Movin’ On Up
After more than eight decades broadcasting from studios on La Cienega, KABC (790 AM) and sister station KLOS (95.5 FM) moved to new studios that were the former location of Westwood One Radio Networks a short drive away in Culver City, South of Washington Boulevard.
The La Cienega location at one time was home to Hearst’s KEHE (named after the Evening Herald Express newspaper) which broadcast at 780 on the AM dial. Earle C. Anthony — owner of KFI (640 AM) and KECA — bought the property from Hearst and moved KECA from 1430 on the dial to 790 in the 1930s. When Anthony sold the station in the 1940s, it remained on the property and would later become KABC.
The current studios are not that old, and are such a model of good planning that the set designers of Frazier used KABC as the model for the studios shown on the popular television show. They include spacious rooms with adjoining booths for news reporting and call screening. Scott Fybush of Fybush.Com uses the word “majestic” to describe the studios and the small details that are often left out of more modern construction projects. Of course when the just-vacated studios were built in 1989 — replacing the original 1930s studios — KABC and KLOS were flying high, so no expense was spared in the design. Station manager George Green made sure of that.
So why move? Money. The current owner of KABC and KLOS is Cumulus, and the value of the property — Cumulus reportedly sold it for $90 million — will help pay down some of its massive debt. The site will soon be a mixture of homes and retail space.
According to KABC morning man Doug McIntyre, the new facility is a bit smaller, but the old location actually had more space than they needed. And though he has actually been part of the La Cienega facility since 1982 when he was a guest on the Ray Breim Show, he’s excited about the move.

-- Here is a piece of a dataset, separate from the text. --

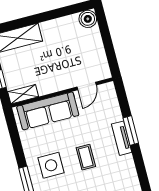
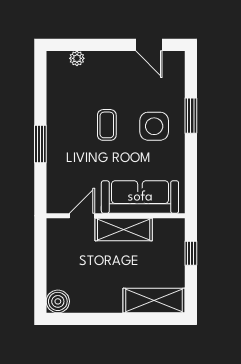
shelving: (23, 94) -> (124, 230), moved, width x1.50, depth x1.33
tv unit: (122, 138) -> (55, 137), removed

“It’s brand new with a very modern vibe,” he explained in an interview the Sunday before his first broadcast from the new studios. While weekend shows originated from the new studios as of 6 p.m. on Saturday December 10, McIntyre’s was the first of the major weekday shows to broadcast there beginning at 5 a.m. Monday.
“I spent almost a quarter century at the La Cienega studios, so it is a bit strange to be moving, but it’s a good time. There is a positive vibe with the station, and a positive vibe with the move.”
And as if nature agreed with the move, McIntyre told a story of cats. “At one time we had 23 cats on the property. As time went on, just one was left, an old cat we named Toupé. Well, Toupé died last week, so we buried him using the same shovel that was used to break ground on the new studios that were competed in 1989. It was a silver shovel with George Green’s name on the handle; we buried the cat in the back. It’s as if everything has gone full-circle”
Terri-Rae Elmer, who did news on McIntyre’s morning show for the past five years after a longtime stint on KFI. No reason was given, but it is known that her contract was not renewed.
Hopefully Elmer will return to the air soon; she is an accomplished reporter with a sharp wit. Will she return to KFI or perhaps move to KNX (1070 AM)? Time will tell.